At ground zero was Cooks Crossroads, an oddly configured intersection of two country roads at what used to be the edge of nowhere. It's now become a danger.

When the wreck occurred a few weeks ago, parents couldn't get students to the new Ashley Ridge High School or to Beech Hill Elementary. Drivers trying to get to work sat and fumed in a line backed up nearly a mile toward busy Dorchester Road.

With the high school's opening last year, the rural intersection of Bacons Bridge and Ashley River roads has become the latest commuter-traffic nightmare. The school's opening more than doubled to 4,800 the daily number of vehicles on Bacons Bridge on that side of the intersection, which was the least-used quadrant.

With the school and surrounding suburban growth, some 16,000 cars now travel daily on the other side, where much of Ashley River road's commuter traffic goes. The daily capacity for a two-lane road is considered 14,000 at most, said Mark Nesbit, S.C. Transportation Department district traffic engineer.

"It's a fairly narrow two-lane road," he said. The road was built years ago without much shoulder. "You don't have a lot of room for error out there."

You don't have much room for anything anymore. A few weeks earlier, at evening rush hour, cars were rerouted down Ashley River Road from a wreck on U.S. Highway 17A north of the intersection, backing up traffic more than a mile from the four-way stop sign to block the entrance of the Legend Oaks subdivision, where Margie Fendley lives.

To get to The Citadel or anywhere near on time, she had to drive 20 miles in the opposite direction through Ridgeville.

"It's really a shame that nothing was done when they built the new high school about widening the road -- for these situations, for the traffic, the younger drivers, for emergency vehicles," she said.

What makes the problem worse is the intersection's design. The roads meet at a four-way stop sign. But Bacons Bridge also veers to the left as it comes out of Summerville, to divert traffic headed toward Charleston to a "T" intersection on the Ashley River Road a few hundred yards down from the four-way stop.

Meanwhile, cars coming into Summerville from the four-way signs also face a "T" intersection at the apex of a Bermuda Triangle created by the three.
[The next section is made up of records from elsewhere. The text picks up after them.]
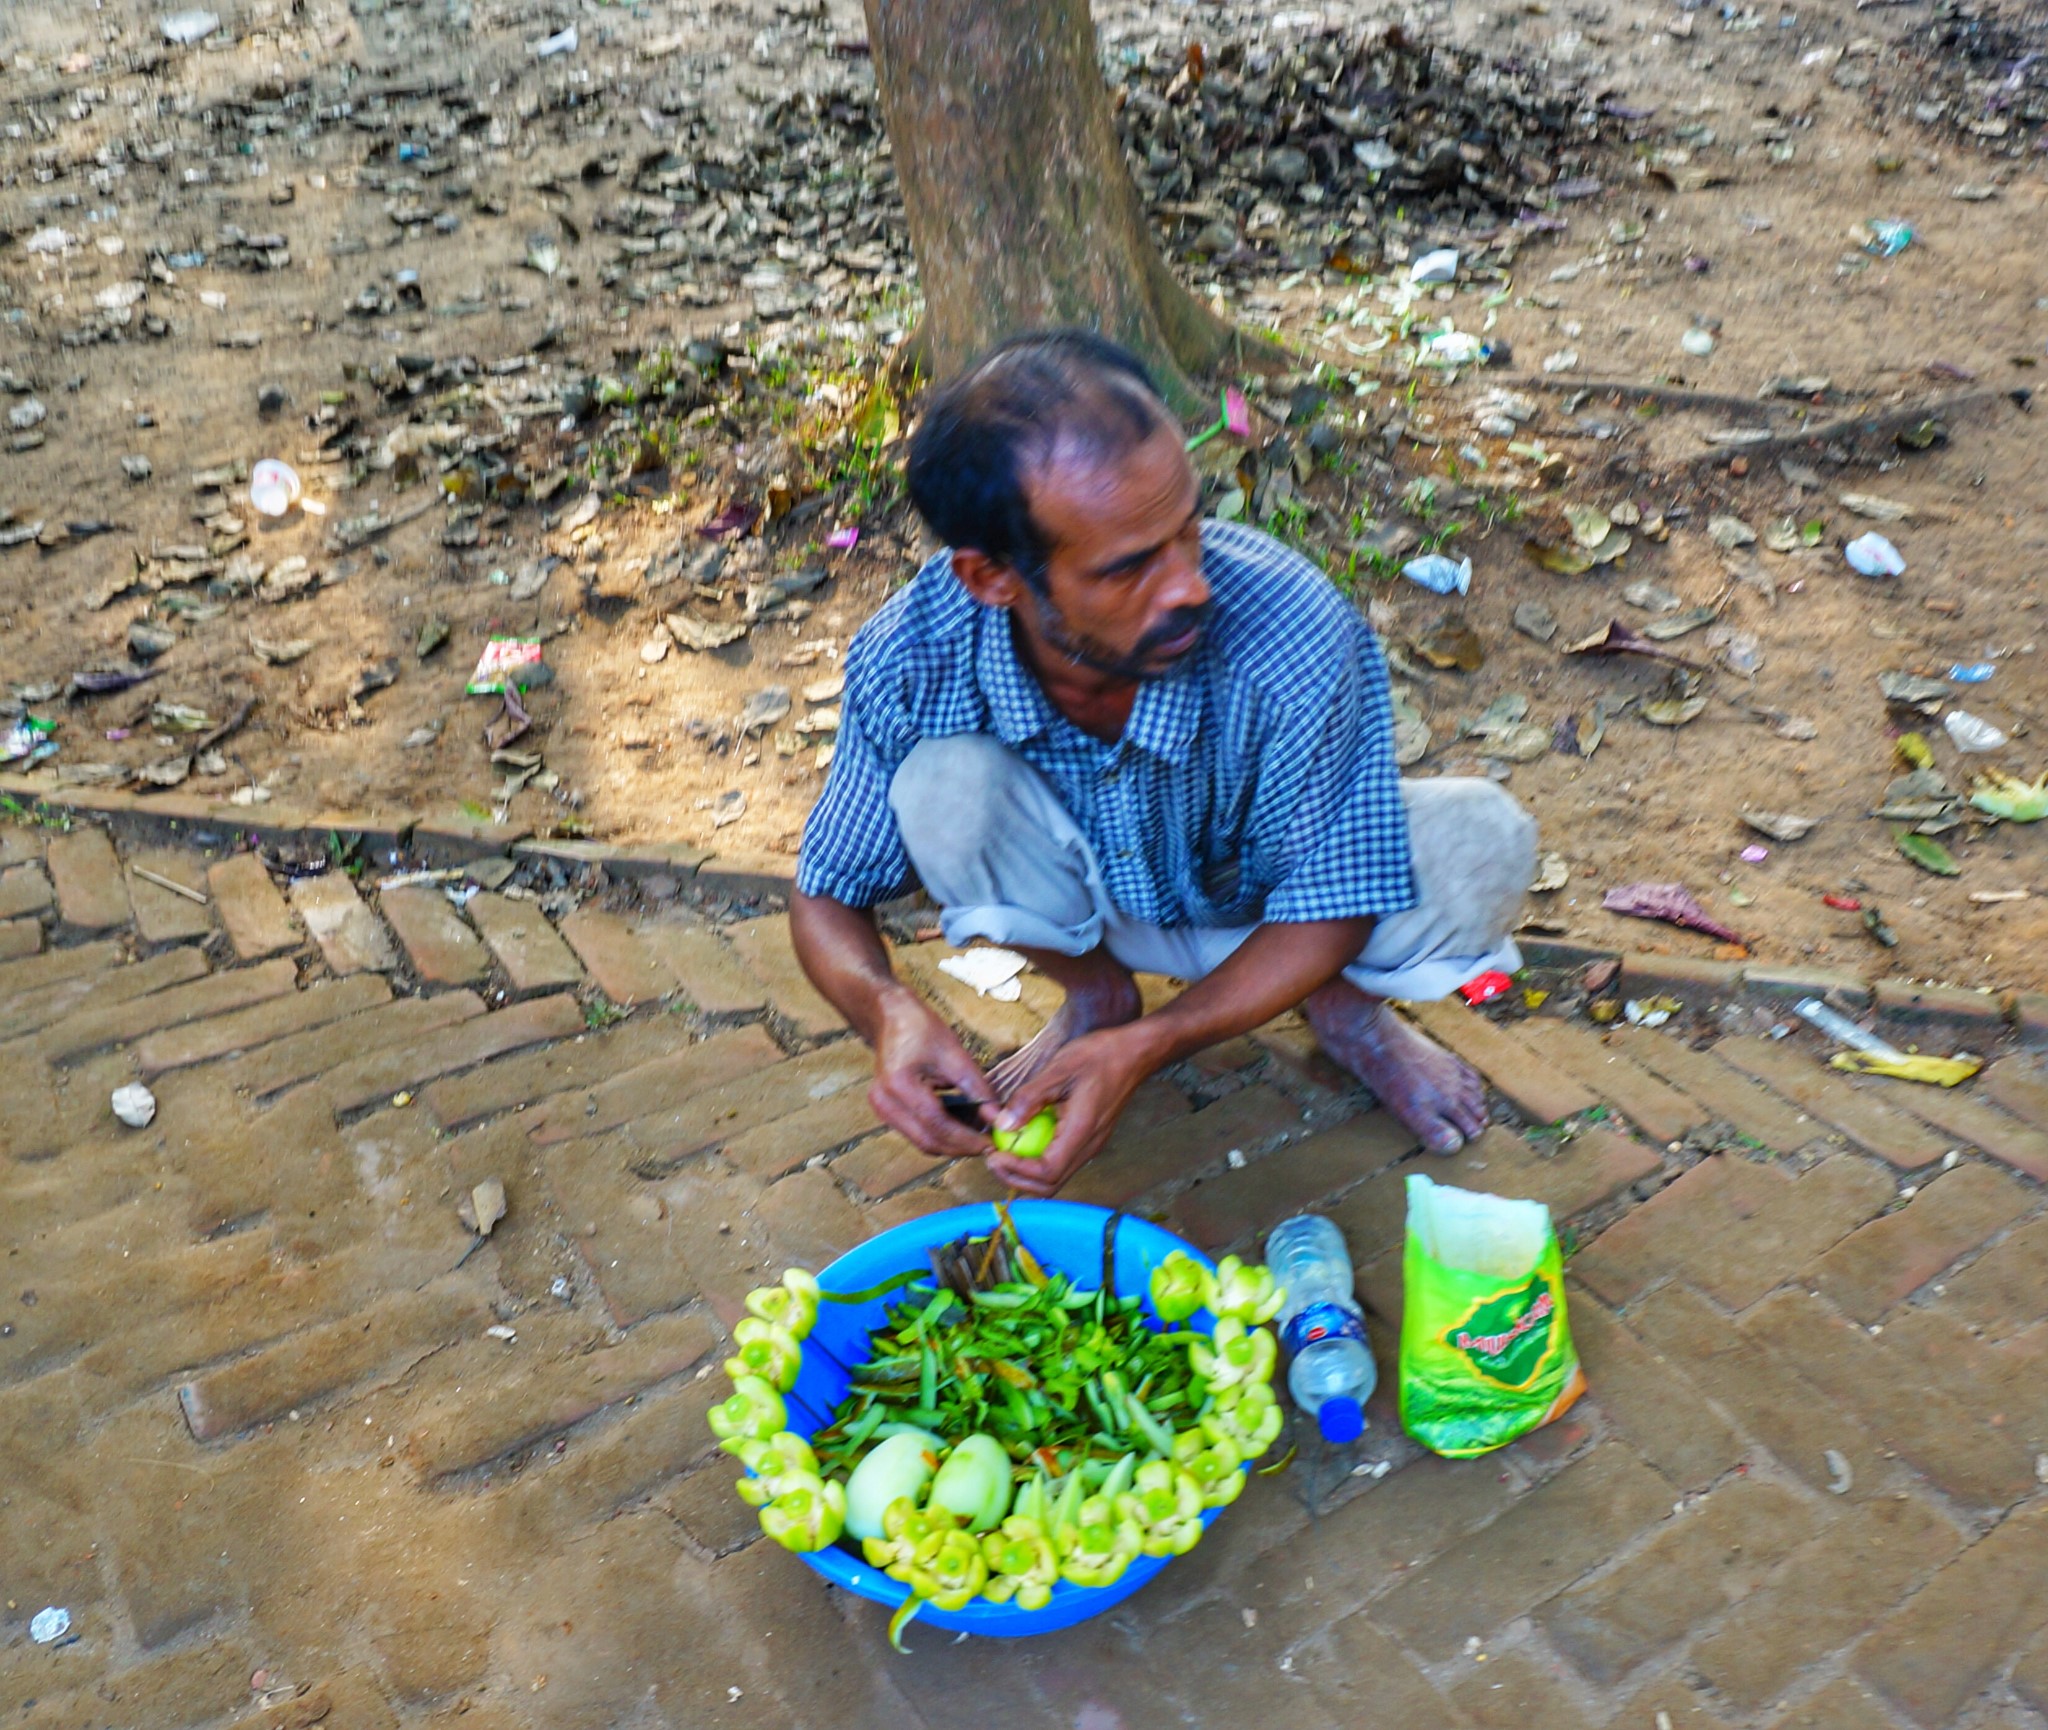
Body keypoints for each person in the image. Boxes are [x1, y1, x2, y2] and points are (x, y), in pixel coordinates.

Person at [788, 329, 1537, 1198]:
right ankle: (1097, 999)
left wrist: (1158, 1045)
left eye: (1188, 529)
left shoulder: (1292, 628)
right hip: (1092, 911)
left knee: (1481, 841)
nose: (1190, 586)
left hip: (1280, 911)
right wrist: (888, 1012)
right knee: (938, 788)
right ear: (992, 578)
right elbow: (825, 892)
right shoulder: (913, 656)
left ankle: (1342, 1011)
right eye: (1129, 567)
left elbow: (1336, 902)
That's six stop signs within about a city block of each other, exacerbating the backups and creating hazards as drivers take chances or try to dodge the backups.

"It's not the intersection, it's the cars in the intersection. People are not doing what they're supposed to be doing. People are running stop signs, people are not yielding, people are following too closely, they're not allowing enough distance to stop. That's what we're seeing," said Lance Cpl. Bob Beres, of the S.C. Highway Patrol.

It would be nice to say help is on the way. But the Glenn McConnell Parkway in West Ashley was designed 30 years ago to relieve traffic on the river road, Nesbit said. The parkway, designed to end somewhere in the vicinity of the intersection, never has been completed.

A project widening Bacons Bridge to five lanes as far as the high school is in preliminary planning and goes to public hearing Nov. 19.

But that project likely will involve rebuilding and raising Bacons Bridge, said Wallace Ackerman, Dorchester County Penny Sales Tax Transportation Authority committee vice chairman.

It would take at least two years to complete, no money has been committed yet, and sales-tax money is now hard to come by.

As for the intersection, "Oh, it's a problem. It's awful," he said. "But even if we build the road, the intersection will still be a problem, with all the people moving out there," he said.